View Full Version : normal dating experience??
tipsy88
05-25-2003, 09:08 PM
with all this talk about not much dating experience or whatever, it got me thinking well what exactly is "normal" when it comes to dating? And why does it make a difference? Do you think there is a "healthy" amount people should have before they start to settle down? Or is it more just a personal decision. I mean i dunno i think the media always seems to focus or talk about the people with a large amount of "experience" as if that's like the norm of society. Especially magazines aimed at women and men (i.e. cosmo, maxim).
apollo1129
05-26-2003, 12:02 AM
All I can say is that if you read beauty and fashion magazines, they'd have you believing the 'normal' or average person dates a lot, has lots of fabulous sex, and spends about three-fourths of their waking life thinking about ways to improve romance and/or sex and finding the perfect outfit to go along with all the romance and sex we "should" be having. Is that reflective of real people? I don't think so. A lot of people I know are too busy struggling with real-life issues to worry much about how satisfied they are in bed or how many partners they've had or whether it's 'normal' or 'healthy' to be that way.
tipsy88
05-26-2003, 11:23 AM
Weirdblake i actually think you summed up a good distinction, although i guess now my question is hwo does someone determine their own value of "healthy"?

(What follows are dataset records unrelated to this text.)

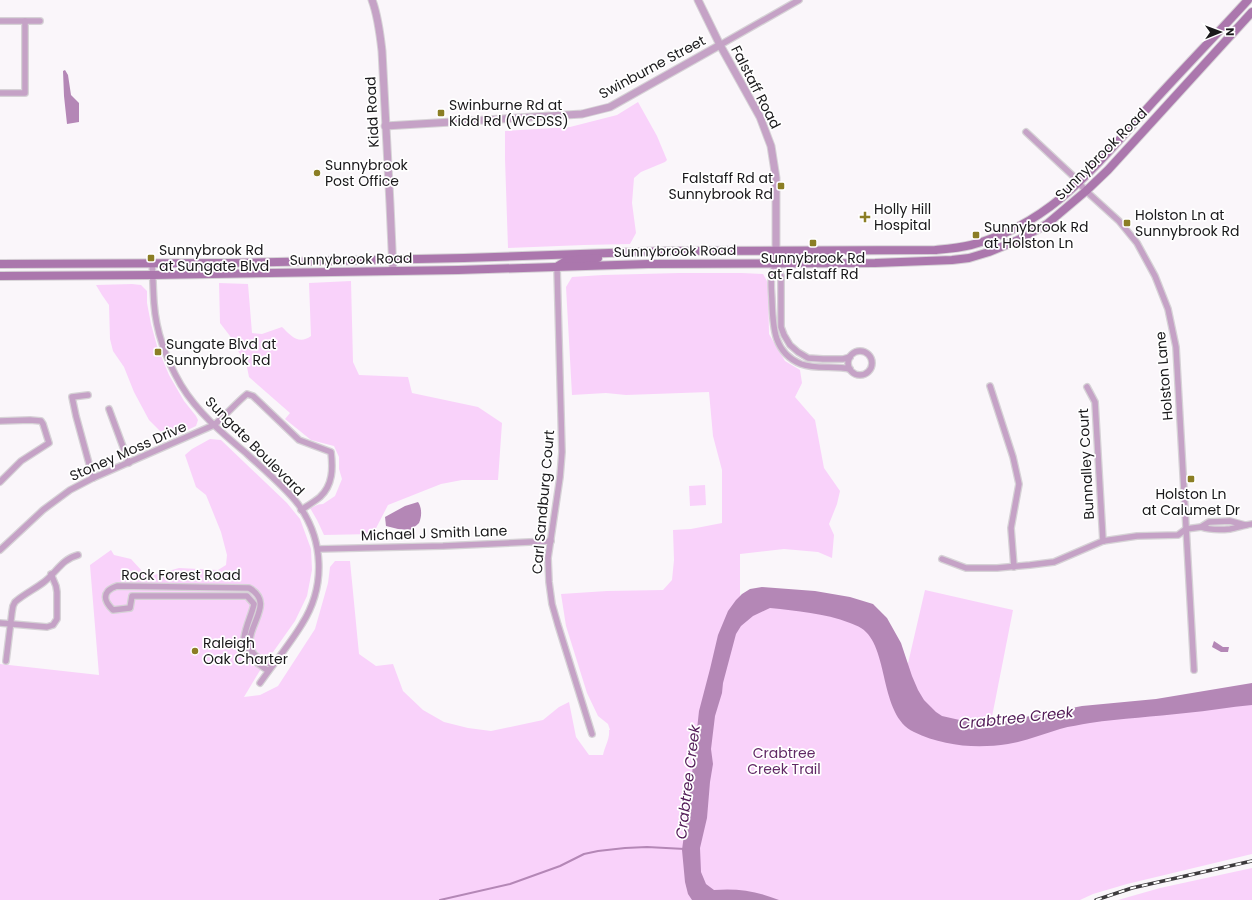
<svg xmlns="http://www.w3.org/2000/svg" width="1252" height="900" font-family="Poppins,sans-serif">
	<style>
		.green { fill: #f9d2fa }
		.water { fill: #b487b6 }
		.lines { fill: none; stroke-linecap: round; stroke-linejoin: round }
		.stream { stroke: #b487b6; stroke-width: 2 }
		.minor-casing { stroke: #d6d2d6; stroke-width: 8 }
		.tertiary-casing { stroke: #d6d2d6; stroke-width: 9 }
		.secondary-casing { stroke: #d6d2d6; stroke-width: 10 }
		.minor { stroke: #c5a2c6; stroke-width: 5.5 }
		.tertiary { stroke: #c5a2c6; stroke-width: 7 }
		.secondary { stroke: #ab77ad; stroke-width: 8 }
		.rail-casing { stroke: #3d3b3d; stroke-width: 3.5 }
		.rail { stroke: #fff; stroke-width: 2; stroke-dasharray: 6; stroke-linecap: butt }
		.poi-dot { fill: #8b7e25; stroke: #fff; stroke-width: 1.5 }
		.labels { text-anchor: middle; stroke-width: 3.5; stroke-linejoin: round; paint-order: stroke }
		.street-label { font-size: 14px; fill: #19181a; stroke: #fff }
		.poi-label { font-size: 14px; fill: #19181a; stroke: #fff; text-anchor: start }
		.park-label { font-size: 14px; fill: #612965; stroke: #fff }
		.water-label { font-size: 15px; font-style: italic; fill: #521b57; stroke: #fff }
	</style>
	<rect width="100%" height="100%" fill="#faf6fa"/>
	<g class="green">
		<path d="M638 102 657 136 667 160 665 162 641 172 634 178 632 203 636 233 630 244 584 245 508 248 505 159V131L570 127 617 115Z"/>
		<path d="M679 273H742L763 274 768 283 769 334 785 361 800 370 802 383 795 397 815 420 824 468 840 491 837 504 829 524 834 535 832 558 818 552 784 549 740 554V602H857L903 685 925 590 1013 610 989 732 1252 695V854L1127 884 1093 894 1080 900H0V664L99 675 90 565 111 550 114 555 131 559 142 571 154 575 179 568 218 570 226 565 227 555 221 532 206 495 196 487 185 455 192 449 210 439 221 440 287 503 300 519 311 549 312 570 307 596 295 621 259 672 244 697 260 695 278 686 315 629 328 583 330 567 335 561H350L359 654 376 666 393 664 403 691 423 710 444 722 468 728 491 731 543 720 559 707 569 702 576 737 589 755H603C605 746 610 739 609 730H610L608 724 598 716 587 693 566 626 561 594 607 591 663 590 672 580 674 560 673 530 691 529 722 523V470L713 436 709 392 626 395 606 393 572 395 566 287 572 277 603 275Z"/>
		<path d="M351 281 353 362 359 375 408 377 412 393 478 407 502 423 498 480H462L441 484 388 505 373 534 324 535 317 520 310 508C315 507 316 504 323 504L335 496 342 479 339 469V457L334 446 311 440 285 419 290 413 249 377 247 367 230 336 220 323 219 283 248 284 252 333 262 334 282 327C291 336 299 345 311 336L309 283Z"/>
		<path d="M132 284 141 285 147 291V303L151 324 157 346 169 375 184 401 196 416 198 420 196 426 175 436 166 437 149 420 134 392 124 367 113 351 110 339 109 305 102 295 96 285Z"/>
		<path d="M705 485 706 505 690 506 689 486Z"/>
		<path d="M1252 868V900H1118L1160 888Z"/>
	</g>
	<g class="water">
		<path d="M65 70 68 75 71 95 79 103V122L67 124 64 96 63 71Z"/>
		<path d="M418 502C422 508 422 516 419 523 417 525 413 528 410 530L398 529 386 526 385 517 405 506Z"/>
		<path d="M762 587 815 591 850 597 873 604 887 618 901 643 912 676 918 690 924 700 936 712 942 716 964 721H1005L1082 706 1156 699 1252 683V705C1230 707 1208 711 1186 713 1154 717 1122 718 1090 723 1080 725 1070 726 1060 729 1043 734 1026 741 1008 744 976 749 943 746 914 732 878 715 890 646 861 628 858 626 853 624 850 623 824 613 797 611 770 608L753 616 741 626 736 634 723 683 722 693 715 716 711 749 713 764 710 782 707 818 700 848 701 872 706 884 714 890C737 888 757 891 779 900H692L688 894 685 882 682 850 693 766 699 711 710 669 718 635 728 611 736 600 742 594 750 589Z"/>
		<path d="M1214 641 1223 647H1229L1228 652H1221L1212 647Z"/>
	</g>
	<g class="lines">
		<path class="stream" d="M440 900 510 884 560 866 584 854 598 851 625 848 647 847 685 849"/>
		<defs>
			<g id="minor">
				<path d="M0 21H40"/>
				<path d="M720 45 799 0"/>
				<path d="M0 93H25V21"/>
				<path d="M1026 132 1072 175 1086 191 1119 221 1137 243 1155 276 1168 309 1176 347 1194 670"/>
				<path d="M152 263C153 276 153 289 154 303 156 331 167 361 181 385 198 413 222 433 246 453 262 468 284 486 298 504 324 540 326 586 302 624 290 644 274 663 260 683"/>
				<path d="M776 263C775 267 773 271 772 275 770 283 772 294 772 302 773 328 774 353 801 364 817 370 834 365 850 369"/>
				<path d="M776 263 781 276V327L784 335 790 345 798 352 808 358 823 359H843L850 357"/>
				<path d="M557 267 562 452 560 477 548 558 549 582 552 604 558 625 592 734"/>
				<circle cx="860" cy="363" r="12"/>
				<path d="M990 386 1013 457 1019 484 1011 528 1014 567"/>
				<path d="M1087 387 1095 402 1103 541"/>
				<path d="M88 395 72 397 76 416 93 478"/>
				<path d="M109 409 129 463"/>
				<path d="M0 421 30 420 41 421 43 424 49 443 21 461 0 482"/>
				<path d="M1201 527C1210 530 1220 530 1230 529 1237 528 1244 525 1252 524"/>
				<path d="M318 549 443 546 551 541"/>
				<path d="M0 550 43 510 70 490 93 478 214 425C226 415 235 404 247 394L253 396 299 440 331 452C333 468 333 485 320 497 314 502 307 506 301 510"/>
				<path d="M942 559 966 568H997L1030 565 1054 562 1103 541 1137 536 1178 535 1186 529 1201 527 1209 522 1230 521 1245 525"/>
				<path d="M0 623 47 627 53 625 57 619V592L56 586 51 574"/>
				<path d="M6 661 12 612 13 606 15 602C24 594 35 589 44 582 56 573 62 559 78 555"/>
				<path d="M268 671C262 666 253 661 248 655 237 641 251 619 254 604L247 596H132L130 608 113 610C108 605 102 598 108 591 110 589 114 587 117 586L249 588C278 604 241 629 252 651 255 658 265 661 272 665"/>
			</g>
			<g id="tertiary">
				<path d="M372 0C378 16 380 33 382 51L390 204 393 271"/>
				<path d="M698 0 720 45 760 117 771 146 776 178V263"/>
				<path d="M385 126 582 114 610 107 720 45"/>
			</g>
			<g id="secondary">
				<path d="M0 264 227 263 464 258 667 251 935 250C946 249 959 248 971 245 1053 224 1099 162 1153 102 1184 68 1217 34 1248 0"/>
				<path d="M558 266 566 261 598 258"/>
				<path d="M0 276 153 275 458 270 648 264 875 263 952 260 969 258 989 252 1018 240 1047 224 1086 191 1108 170 1252 12"/>
			</g>
		</defs>
		<use href="#minor" class="minor-casing"/>
		<use href="#tertiary" class="tertiary-casing"/>
		<use href="#secondary" class="secondary-casing"/>
		<use href="#minor" class="minor"/>
		<use href="#tertiary" class="tertiary"/>
		<use href="#secondary" class="secondary"/>
		<defs>
			<path id="rail" d="M1096 900 1132 888 1252 861"/>
		</defs>
		<use href="#rail" class="rail-casing"/>
		<use href="#rail" class="rail"/>
	</g>
	<g class="poi-dot">
		<rect x="437" y="109" width="8" height="8" rx="2"/>
		<circle cx="317" cy="173" r="4"/>
		<rect x="777" y="182" width="8" height="8" rx="2"/>
		<path d="M863 211h4v4h4v4h-4v4h-4v-4h-4v-4h4z"/>
		<rect x="1123" y="219" width="8" height="8" rx="2"/>
		<rect x="972" y="231" width="8" height="8" rx="2"/>
		<rect x="809" y="239" width="8" height="8" rx="2"/>
		<rect x="147" y="254" width="8" height="8" rx="2"/>
		<rect x="154" y="348" width="8" height="8" rx="2"/>
		<rect x="1187" y="475" width="8" height="8" rx="2"/>
		<circle cx="195" cy="651" r="4"/>
	</g>
	<g class="labels">
		<g class="street-label">
			<text transform="translate(652 67) rotate(-28)" y="5">Swinburne Street</text>
			<text transform="translate(756 87) rotate(63)" y="5">Falstaff Road</text>
			<text transform="translate(372 112) rotate(-93)" y="5">Kidd Road</text>
			<text transform="translate(1101 154) rotate(-45)" y="5">Sunnybrook Road</text>
			<text transform="translate(675 251) rotate(-1)" y="5">Sunnybrook Road</text>
			<text transform="translate(351 259) rotate(-1)" y="5">Sunnybrook Road</text>
			<text transform="translate(1164 376) rotate(-95)" y="5">Holston Lane</text>
			<text transform="translate(255 446) rotate(45)" y="5">Sungate Boulevard</text>
			<text transform="translate(128 451) rotate(-24)" y="5">Stoney Moss Drive</text>
			<text transform="translate(1086 464) rotate(-93)" y="5">Bunnalley Court</text>
			<text transform="translate(543 502) rotate(-85)" y="5">Carl Sandburg Court</text>
			<text transform="translate(434 533) rotate(-2)" y="5">Michael J Smith Lane</text>
			<text x="181" y="580">Rock Forest Road</text>
		</g>
		<g class="poi-label">
			<text x="449" y="110">Swinburne Rd at<tspan x="449" dy="16">Kidd Rd (WCDSS)</tspan></text>
			<text x="325" y="170">Sunnybrook<tspan x="325" dy="16">Post Office</tspan></text>
			<text x="773" y="183" text-anchor="end">Falstaff Rd at<tspan x="773" dy="16">Sunnybrook Rd</tspan></text>
			<text x="874" y="214">Holly Hill<tspan x="874" dy="16">Hospital</tspan></text>
			<text x="1135" y="220">Holston Ln at<tspan x="1135" dy="16">Sunnybrook Rd</tspan></text>
			<text x="984" y="232">Sunnybrook Rd<tspan x="984" dy="16">at Holston Ln</tspan></text>
			<text x="159" y="255">Sunnybrook Rd<tspan x="159" dy="16">at Sungate Blvd</tspan></text>
			<text x="813" y="263" text-anchor="middle">Sunnybrook Rd<tspan x="813" dy="16">at Falstaff Rd</tspan></text>
			<text x="166" y="349">Sungate Blvd at<tspan x="166" dy="16">Sunnybrook Rd</tspan></text>
			<text x="1191" y="499" text-anchor="middle">Holston Ln<tspan x="1191" dy="16">at Calumet Dr</tspan></text>
			<text x="203" y="648">Raleigh<tspan x="203" dy="16">Oak Charter</tspan></text>
		</g>
		<g class="park-label">
			<text x="784" y="758">Crabtree<tspan x="784" dy="16">Creek Trail</tspan></text>
		</g>
		<g class="water-label">
			<text transform="translate(1016 718) rotate(-6)" y="5">Crabtree Creek</text>
			<text transform="translate(688 782) rotate(-83)" y="5">Crabtree Creek</text>
		</g>
	</g>
	<g transform="translate(1220 32) rotate(89)" stroke="#ffffff" stroke-width="3" paint-order="stroke">
	<path d="M0-3L7 15L0 10L-7 15Z" fill="#19181a"/>
	<text y="-6" font-size="11" font-weight="bold" text-anchor="middle" fill="#19181a">N</text>
	</g>
</svg>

In some respects i cannot see anyone ever really choosing a "healthy" level, mainly in part because it seems rather callous to set an explict minimum. And yet at the same time it feels like some people just feel like they haven't experienced enough.
I guess i'm looking at it the wrong way, that dating shouldn't be expressed in quantity, but in levels of quality. Still if you you had only 1 or 2 intense/good relationships would you feel any more experienced than the the person with 25 bad ones?
LittleLady23
05-27-2003, 11:23 AM
I think it's a personal decision. I for one just want to find "the one" and settle down. I don't want to date a lot just to get experience. That's ridiculous.
My friends on the other hand, well, they feel since they are in their 20's they should date until they are 30. They go from one relationship to another. Almost like a new guy every month. They back out before it gets serious and they chalk it up to "I want to play the field and see whats around".
But honestly, I don't know how anyone could do this. Why? Because one can't find out who a person is in such a short amount of time. I think it takes time to know someone and build a relationship. I don't think it's experience dating that many people like that, I think it's meaningless and a waste of time.
Overall its about QUALITY and not QUANTITY... :D
pisces2473
05-27-2003, 12:05 PM
I totally agree with you, LittleLady. I don't see the need to date around just because I'm young and shouldn't be tied down. When you meet someone and it clicks, go with it. If it's meant to be, you'll know and you'll most likely WANT to stay together. If it's not meant to be and you aren't happy, then it is okay to cut ties with that person. The guy I'm dating now is like, How did you do it? (meaning not date around) Part of the reason is that I didn't get many offers (haha) and part of it was that I wasn't willing to settle and/or just date someone that I didn't really feel anything for. Right now, it's a little scary because I really like this guy a lot and it's the first guy I've gotten past date one with, but it's a good scary. Something is clicking and I'm going with it. And hey, if we stay together and things get really serious, I'm not going to dump him because I haven't dated around enough. Why throw something good away?
coll214
05-27-2003, 12:25 PM
i have friends similar to you littlelady. They jump from guy to guy and are miserable half the time because it's not working the way the want it to 2 seconds after they've met someone. or they push the guy to hard to be involved in a relationship and they run screaming in the other direction. since they are now in their mid 20's, something must be wrong since they aren't in a relationship.
That's why I refuse to date just for the sake of dating. when i meet a guy that i like and if we click, then great. i would to have had more dating experience, but i'm not going to beat myself up over it, or try not to anyway. :)
Back to the original post, I think that everyone's "normal" dating experience is different, although society has sort of engrained in us that it should be alot.:)
NoDirection
05-28-2003, 03:10 AM
Littlelady23, I agree. It's definitely about quality and not quantity. I've never understood how some people can slip in and out of relationships so casually. I've never dated someone with the intention of making it a short term relationship. If I pursue a girl it's because I think she may be the one. Personally, I'm turned off to a girl who's been in lots of relationships. It could be just bad luck, but usually it means they're immature or self centered. Some people just don't understand that it's hard work maintaining a relationship, so they do the easy thing and bail out. The key is to find some one who is worth what you have to give and remember that you'll always have to work at it.